Allora mi sorprende l'idea che in fondo
la correzione dei compiti non è tanto noiosa se (come dice Manzoni a
proposito del lavoro del poeta nella lettera a Chauvet e come gli
studenti hanno ben compreso e rilevato) ci si attiene al “vero”
della storia e in questa si cerca, dipanandolo, il filo conduttore
che racconta l'altro da noi, silente nel testo scritto, ma
rintracciabile persino in un compito scolastico nel quale, anche la
grafia è un indizio della storia.
Tra una correzione e l'altra
accompagnate dal mio pensiero errante, si sono fatte le sette e un
quarto. È ora di accendere la radio, già sintonizzata sul terzo
canale. Mentre leggo i lavori dei ragazzi, ascolto Giannantonio
Stella che, a sua volta, legge le notizie del giorno dai quotidiani
nazionali. Nessuna di esse attrae la mia attenzione, forse perché
sono concentratissima sulla questione “storia e poesia”
affrontata da Manzoni e spiegata dagli studenti.
Si fanno intanto le
otto. Da quasi due ore, grazie ai compiti dei ragazzi, medito
ripetutamente sul testo manzoniano che, perciò, mi diviene sempre
più ricco di senso.
Nel frattempo inizia il dialogo del
giornalista con gli ascoltatori che hanno telefonato per focalizzare
l'attenzione sulle questioni che stanno loro più a cuore. Sospendo
la lettura due volte perché si parla di scuola. E questo, si sa, mi
sta a cuore. La prima telefonata non è altro che una noiosa
lamentela di un controllore contabile sullo scarsa considerazione in
cui è tenuto il suo lavoro. La seconda è quella di una
professoressa che recrimina sulle novità introdotte riguardo alla
prova d'italiano del prossimo Esame di Stato. Secondo il parere della
signora il cambiamento improvviso è inopportuno perché sul mercato
editoriale mancano pubblicazioni di esercitazioni didattiche utili ad
affrontare il nuovo tipo di prova.
Allora riguardo con stupore, o, se vi
pare meglio, con stupidità, il testo e la traccia che ho proposto
agli studenti e mi chiedo il perché del lamentarsi di non contare nulla nei
destini della scuola se poi ci si percepisce come incapaci di preparare una
prova di scrittura che attesti la padronanza logico espressiva dei
maturandi. Ma soprattutto mi sorprende il sentimento frustrante che
coglie quanti non riescono ad oltrepassare l'orizzonte grigio
disegnato dalle consegne burocratiche.
Con lo sguardo ritorno ai compiti a me
presenti. In essi è adombrata la verità. Dentro quei testi,
compresa la traccia, c'è un filo conduttore da trovare e di cui si
può aver cura per tracciare tanti sentieri di conoscenza e di vita.

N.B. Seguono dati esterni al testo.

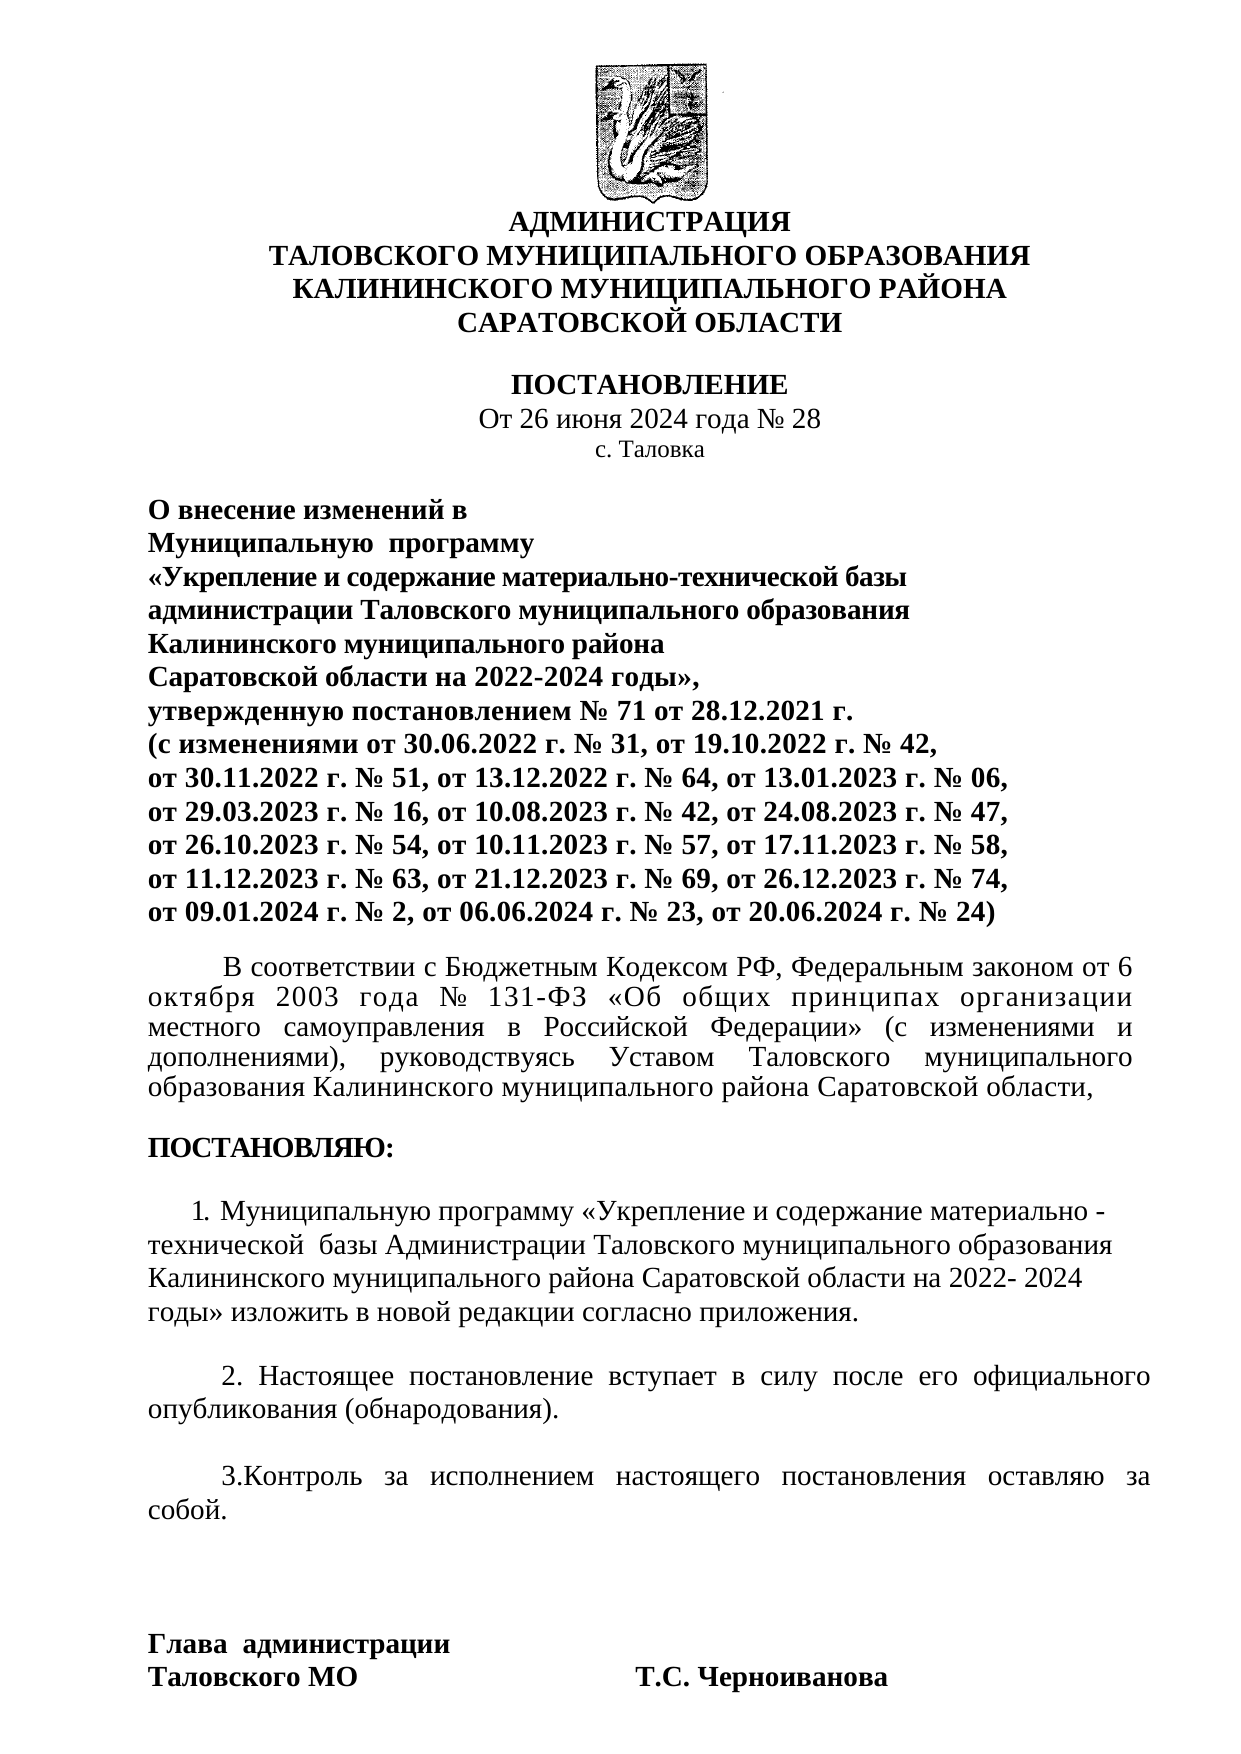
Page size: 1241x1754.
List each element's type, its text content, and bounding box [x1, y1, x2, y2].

text «Укрепление и содержание материально-технической базы [148, 559, 1152, 592]
text от 09.01.2024 г. № 2, от 06.06.2024 г. № 23, от 20.06.2024 г. № 24) [148, 894, 1152, 928]
text Таловского МО Т.С. Черноиванова [148, 1659, 1152, 1693]
text Муниципальную программу [148, 525, 1152, 559]
text от 29.03.2023 г. № 16, от 10.08.2023 г. № 42, от 24.08.2023 г. № 47, [148, 794, 1152, 827]
text утвержденную постановлением № 71 от 28.12.2021 г. [148, 693, 1152, 727]
text Глава администрации [148, 1626, 1152, 1659]
text КАЛИНИНСКОГО МУНИЦИПАЛЬНОГО РАЙОНА [148, 271, 1152, 305]
text В соответствии с Бюджетным Кодексом РФ, Федеральным законом от 6 октября 2003 года № 131-ФЗ «Об общих принципах организации местного самоуправления в Российской Федерации» (с изменениями и дополнениями), руководствуясь Уставом Таловского муниципального образования Калининского муниципального района Саратовской области, [148, 952, 1133, 1102]
text (с изменениями от 30.06.2022 г. № 31, от 19.10.2022 г. № 42, [148, 727, 1152, 760]
picture [575, 59, 724, 205]
text АДМИНИСТРАЦИЯ [148, 204, 1152, 238]
text ТАЛОВСКОГО МУНИЦИПАЛЬНОГО ОБРАЗОВАНИЯ [148, 238, 1152, 271]
text от 30.11.2022 г. № 51, от 13.12.2022 г. № 64, от 13.01.2023 г. № 06, [148, 760, 1152, 794]
text от 11.12.2023 г. № 63, от 21.12.2023 г. № 69, от 26.12.2023 г. № 74, [148, 861, 1152, 894]
text 1. Муниципальную программу «Укрепление и содержание материально - технической базы Администрации Таловского муниципального образования Калининского муниципального района Саратовской области на 2022- 2024 годы» изложить в новой редакции согласно приложения. [148, 1193, 1152, 1328]
text от 26.10.2023 г. № 54, от 10.11.2023 г. № 57, от 17.11.2023 г. № 58, [148, 827, 1152, 861]
text ПОСТАНОВЛЯЮ: [148, 1130, 1152, 1163]
text ПОСТАНОВЛЕНИЕ [148, 367, 1152, 401]
text От 26 июня 2024 года № 28 [148, 401, 1152, 434]
text Саратовской области на 2022-2024 годы», [148, 659, 1152, 693]
text с. Таловка [148, 434, 1152, 463]
text О внесение изменений в [148, 492, 1152, 525]
text САРАТОВСКОЙ ОБЛАСТИ [148, 305, 1152, 338]
text 3.Контроль за исполнением настоящего постановления оставляю за собой. [148, 1458, 1152, 1525]
text 2. Настоящее постановление вступает в силу после его официального опубликования (обнародования). [148, 1358, 1152, 1425]
text Калининского муниципального района [148, 626, 1152, 659]
text администрации Таловского муниципального образования [148, 592, 1152, 626]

Un altro barlume mi si accende, dopo
tanti anni di insegnamento: come dice lo stesso Manzoni nella lettera
a M. Chauvet, riferendosi al compito del poeta, a noi non tocca
“inventare dei fatti” perché “questo genere di invenzioni
richiede ben poca immaginazione […] mentre tutti i grandi monumenti
poetici hanno a base avvenimenti tratti dalla storia”.
Ecco, nel corso del mio peregrinare didattico, giungo oggi a questo: non ho niente da inventare. Mi limito a prestare la voce alla tradizione letteraria per dare vita ai testi umani e per accoglierli, qui ed ora, insieme alla comunità classe.
Volgendo il pensiero alla situazione
attuale più in generale, ritengo che ci si possa impegnare
essenzialmente in questo, a far emergere la nascosta potenza della
poesia attraverso molteplici voci, in maniera soggettiva ma non
arbitraria, facendola brillare oltre la cortina polverosa di quelle
tecniche che rischiano di soffocare la potenza di sentimento e di
immaginazione di ogni lettore.
Chissà! Forse lungo il sentiero dell'ascolto aperto all'immaginazione, potranno sciogliersi molti nodi nella scuola, che attualmente è vissuta da tanti come una gabbia insopportabile.
Chissà! Forse lungo il sentiero dell'ascolto aperto all'immaginazione, potranno sciogliersi molti nodi nella scuola, che attualmente è vissuta da tanti come una gabbia insopportabile.